_Exercise goal_
Below are records with pictures in them; print them exactly, omitting the pictures.

_Input for this task_
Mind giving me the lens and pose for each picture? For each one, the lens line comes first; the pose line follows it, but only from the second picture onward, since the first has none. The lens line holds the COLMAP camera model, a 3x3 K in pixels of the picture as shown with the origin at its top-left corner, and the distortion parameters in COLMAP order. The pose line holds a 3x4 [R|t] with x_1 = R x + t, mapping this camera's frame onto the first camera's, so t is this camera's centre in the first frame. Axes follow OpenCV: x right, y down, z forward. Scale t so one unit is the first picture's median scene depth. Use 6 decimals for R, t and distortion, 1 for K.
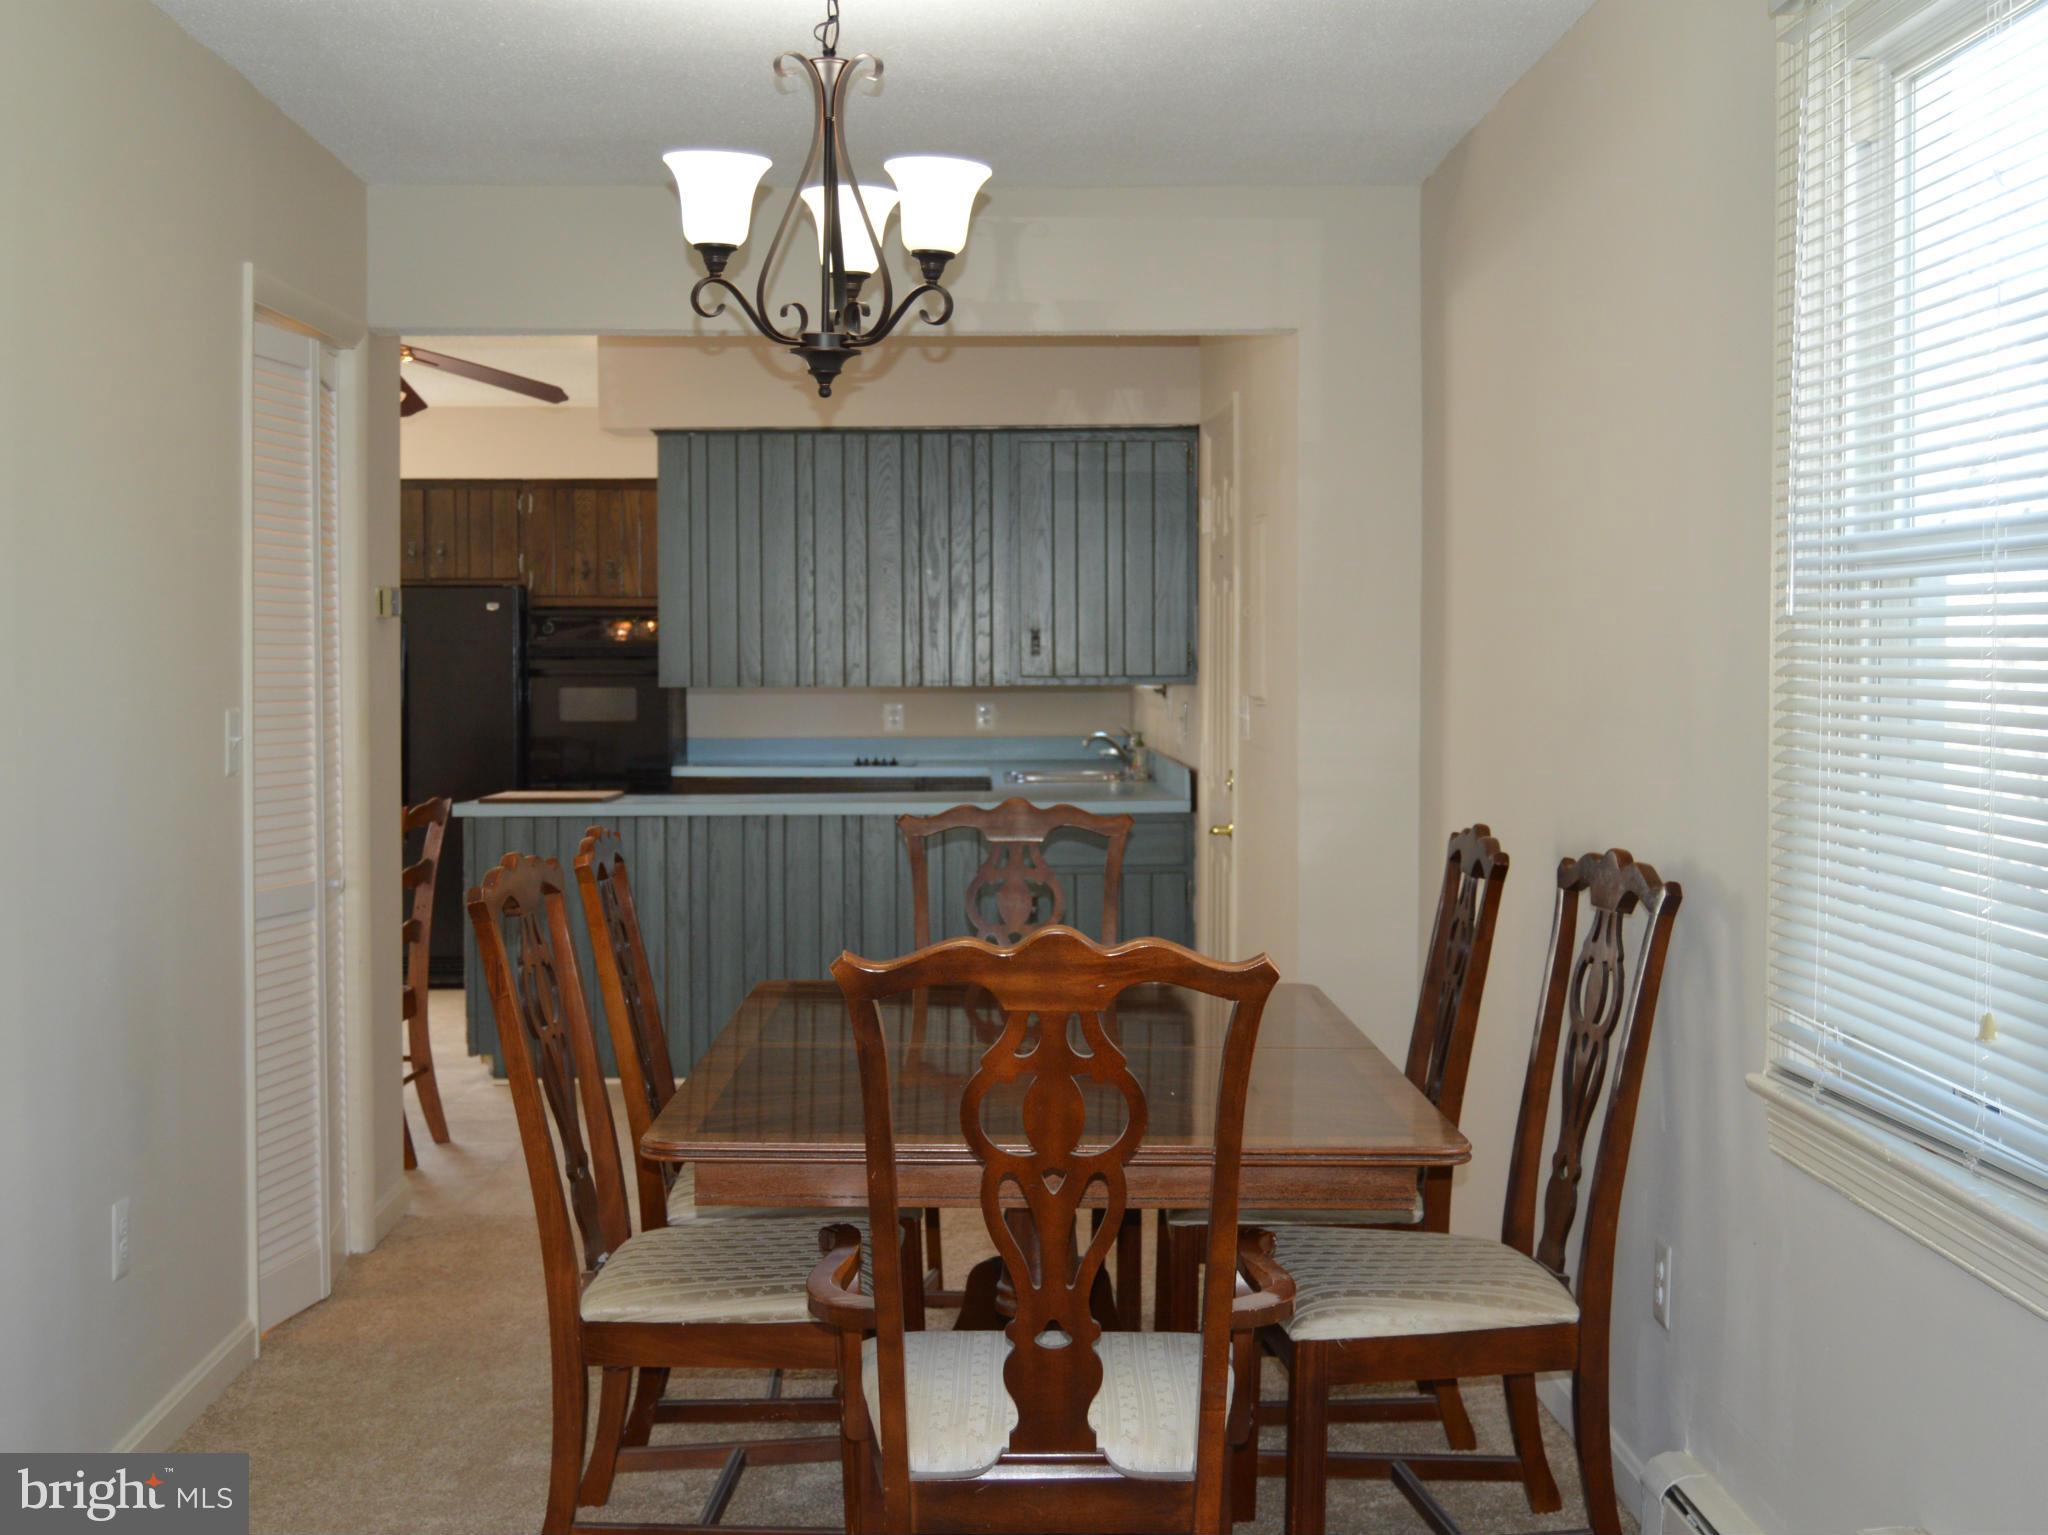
lens RADIAL K [[2501.4, 0, 1024.0], [0, 2501.4, 767.5], [0, 0, 1]] dist [-0.056318, -0.004528]
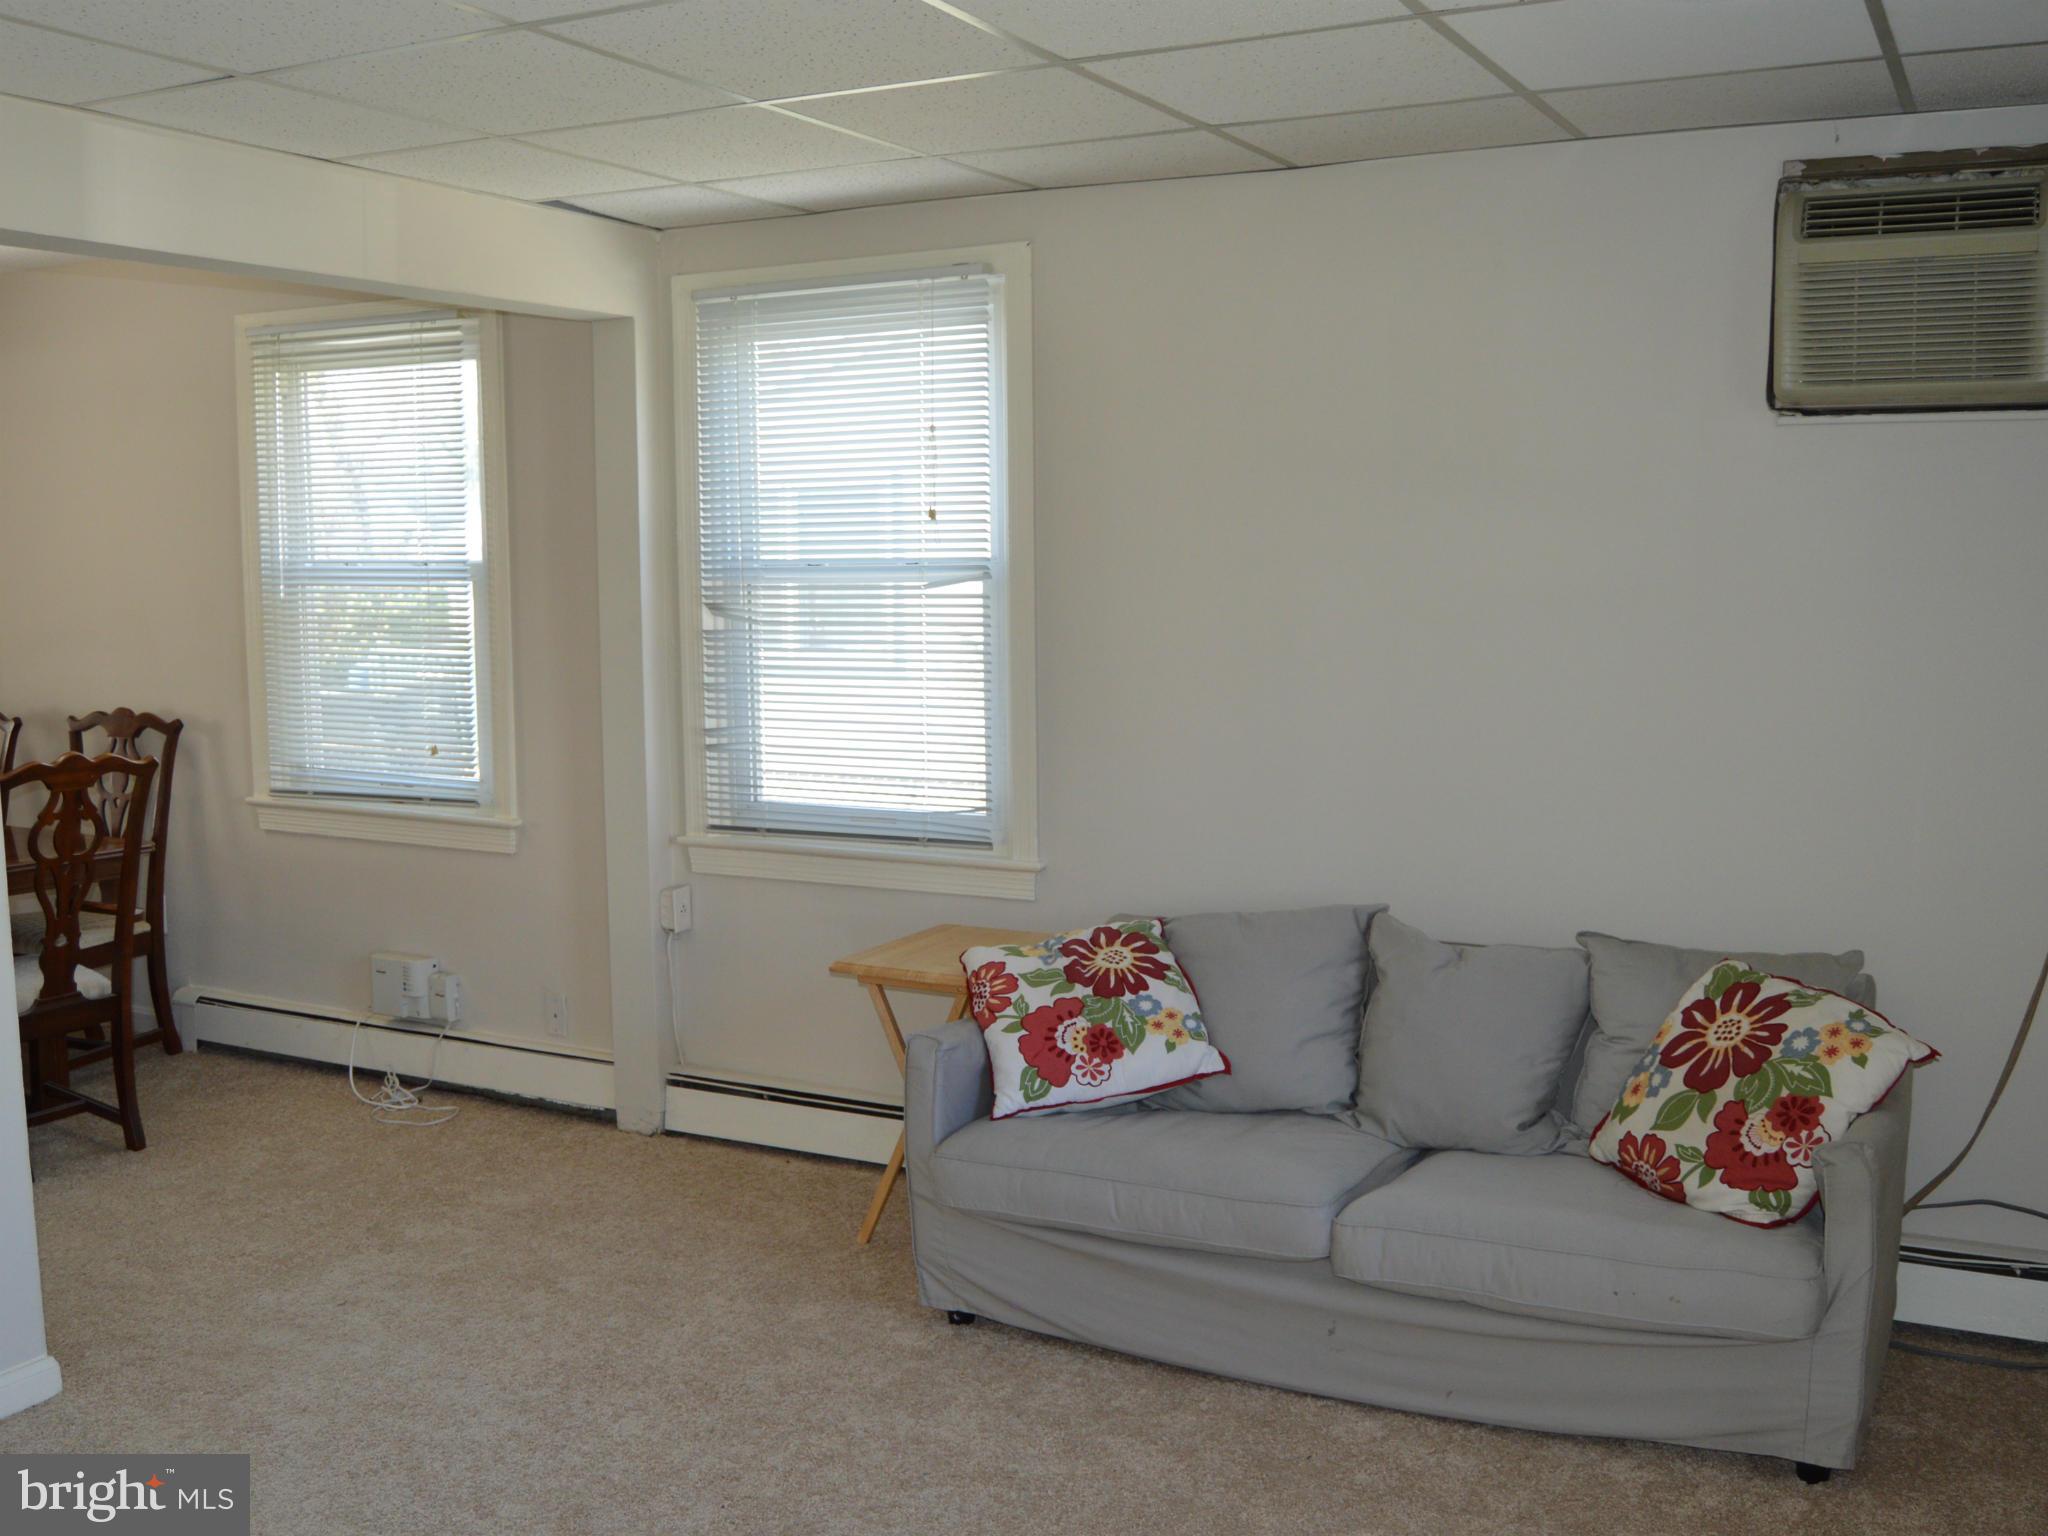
lens RADIAL K [[2110.2, 0, 1020.1], [0, 2110.2, 750.7], [0, 0, 1]] dist [-0.124789, 0.115197]
pose [[0.518312, -0.102316, 0.849049, -0.726130], [0.047926, 0.994732, 0.090615, -0.042936], [-0.853847, -0.006275, 0.520486, -0.452042]]
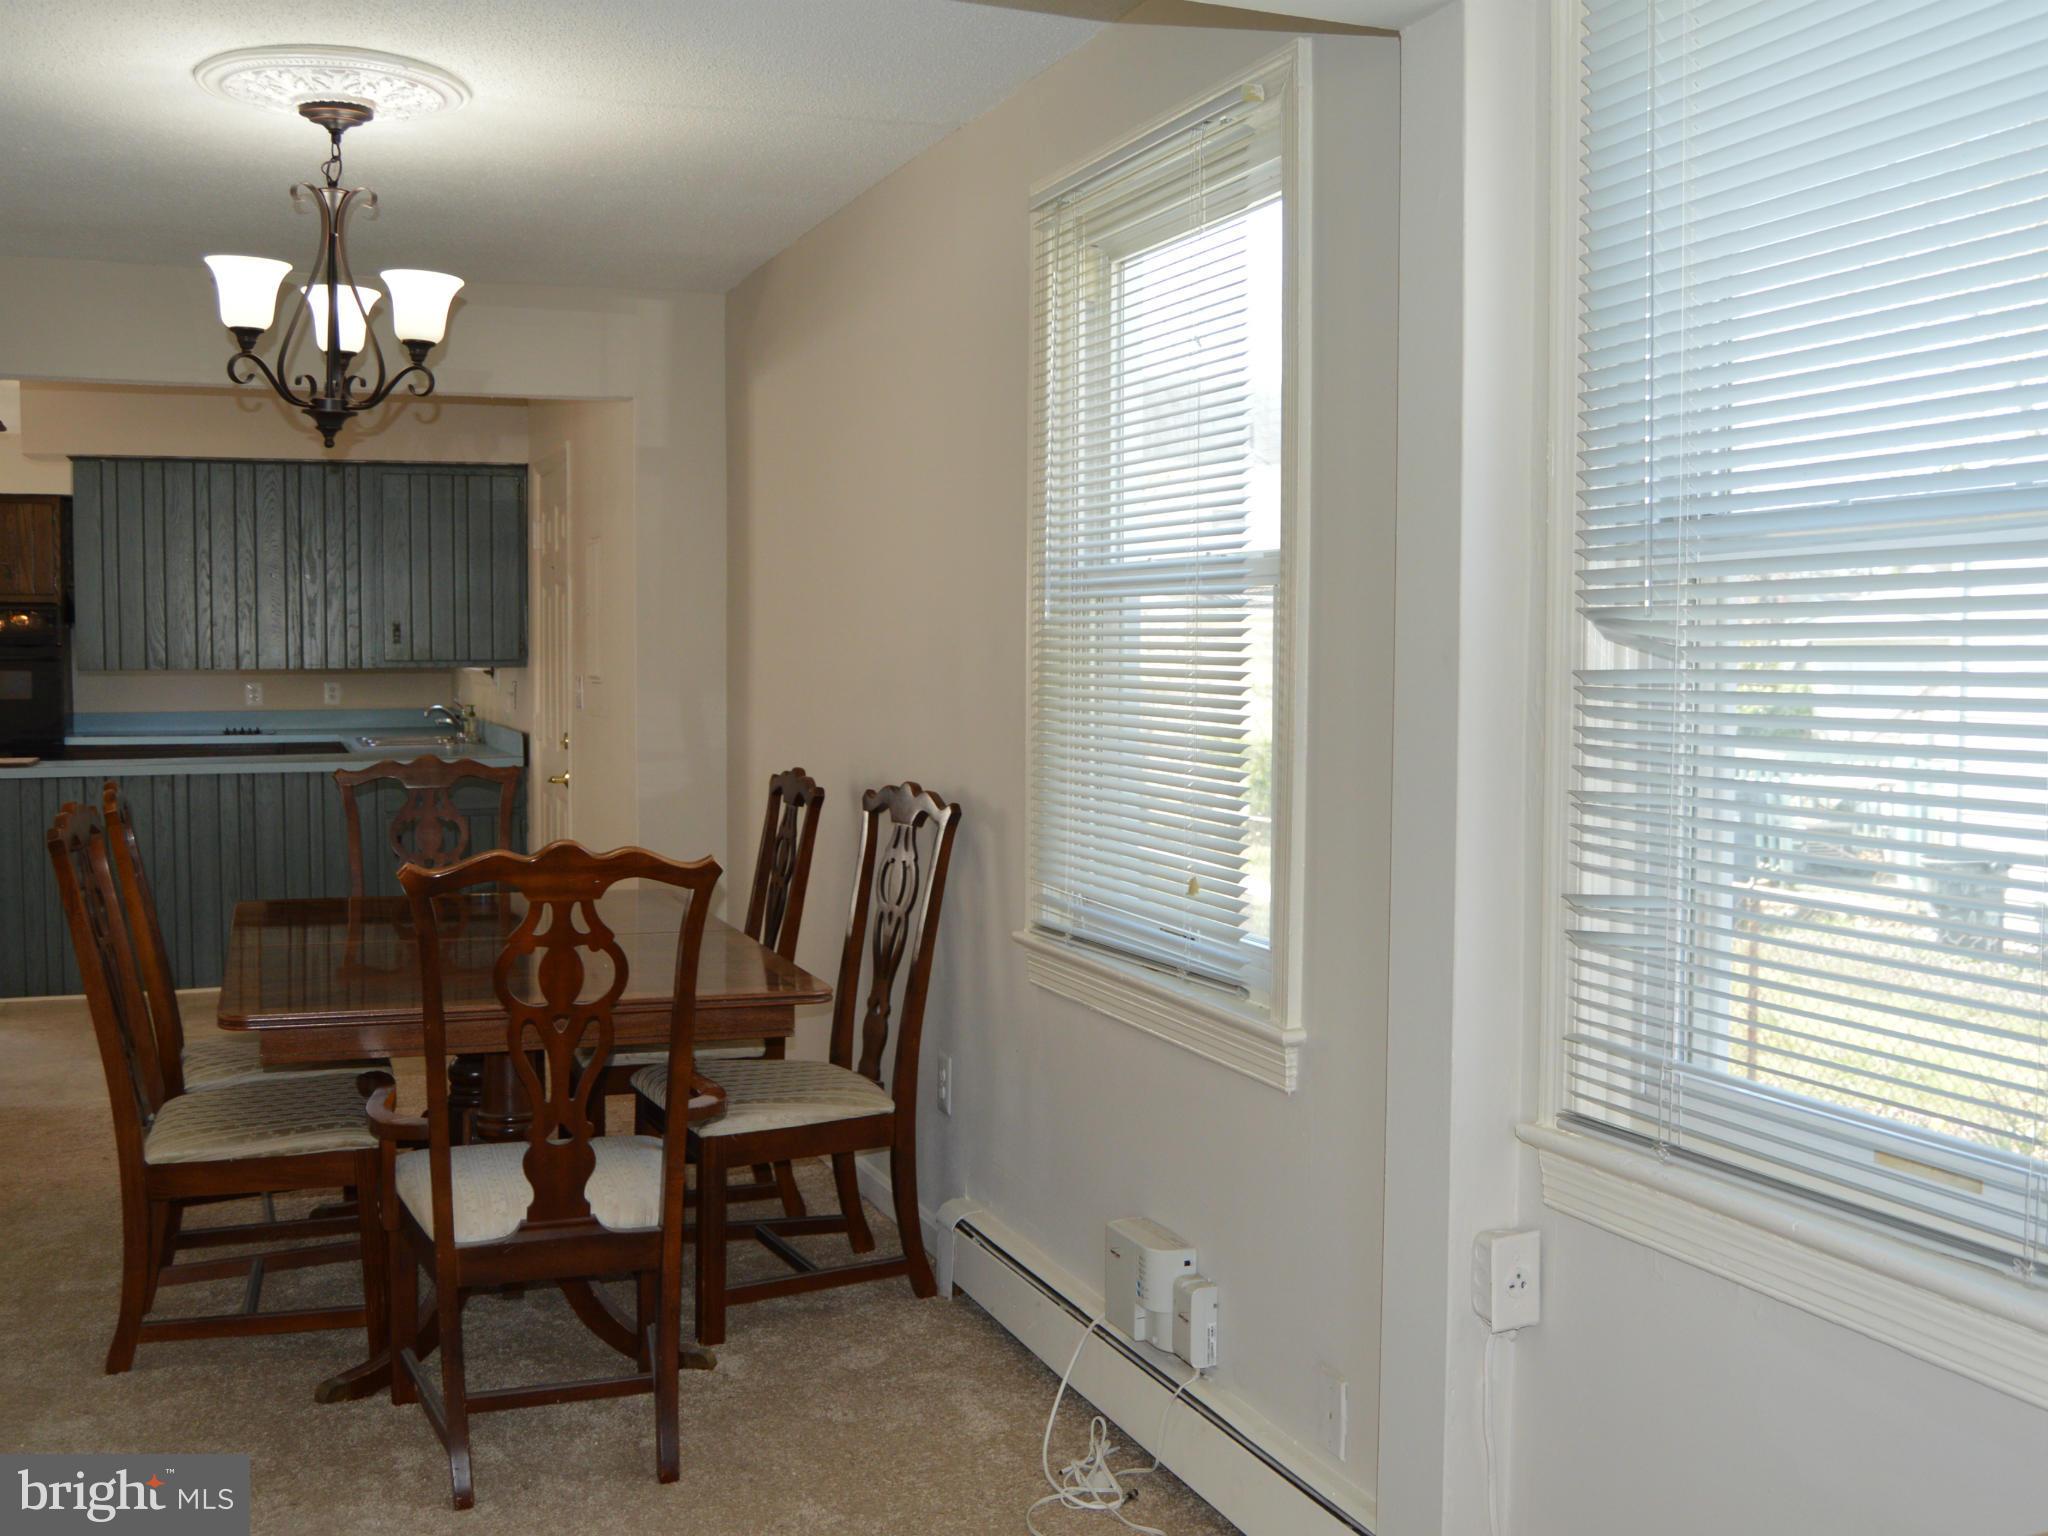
lens RADIAL K [[1994.5, 0, 1024.0], [0, 1994.5, 768.0], [0, 0, 1]] dist [-0.093308, 0.032838]
pose [[0.939224, -0.016200, 0.342923, -0.080716], [0.010195, 0.999762, 0.019308, 0.002946], [-0.343154, -0.014638, 0.939165, -0.081997]]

_The answer_
Mind giving me the lens and pose for each picture? For each one, the lens line comes first; the pose line follows it, but only from the second picture onward, since the first has none. The lens line holds the COLMAP camera model, a 3x3 K in pixels of the picture as shown with the origin at its top-left corner, and the distortion parameters in COLMAP order. The pose line holds a 3x4 [R|t] with x_1 = R x + t, mapping this camera's frame onto the first camera's, so t is this camera's centre in the first frame. Axes follow OpenCV: x right, y down, z forward. Scale t so one unit is the first picture's median scene depth. Use 6 decimals for R, t and distortion, 1 for K.
lens RADIAL K [[2501.4, 0, 1024.0], [0, 2501.4, 767.5], [0, 0, 1]] dist [-0.056318, -0.004528]
lens RADIAL K [[2110.2, 0, 1020.1], [0, 2110.2, 750.7], [0, 0, 1]] dist [-0.124789, 0.115197]
pose [[0.518312, -0.102316, 0.849049, -0.726130], [0.047926, 0.994732, 0.090615, -0.042936], [-0.853847, -0.006275, 0.520486, -0.452042]]
lens RADIAL K [[1994.5, 0, 1024.0], [0, 1994.5, 768.0], [0, 0, 1]] dist [-0.093308, 0.032838]
pose [[0.939224, -0.016200, 0.342923, -0.080716], [0.010195, 0.999762, 0.019308, 0.002946], [-0.343154, -0.014638, 0.939165, -0.081997]]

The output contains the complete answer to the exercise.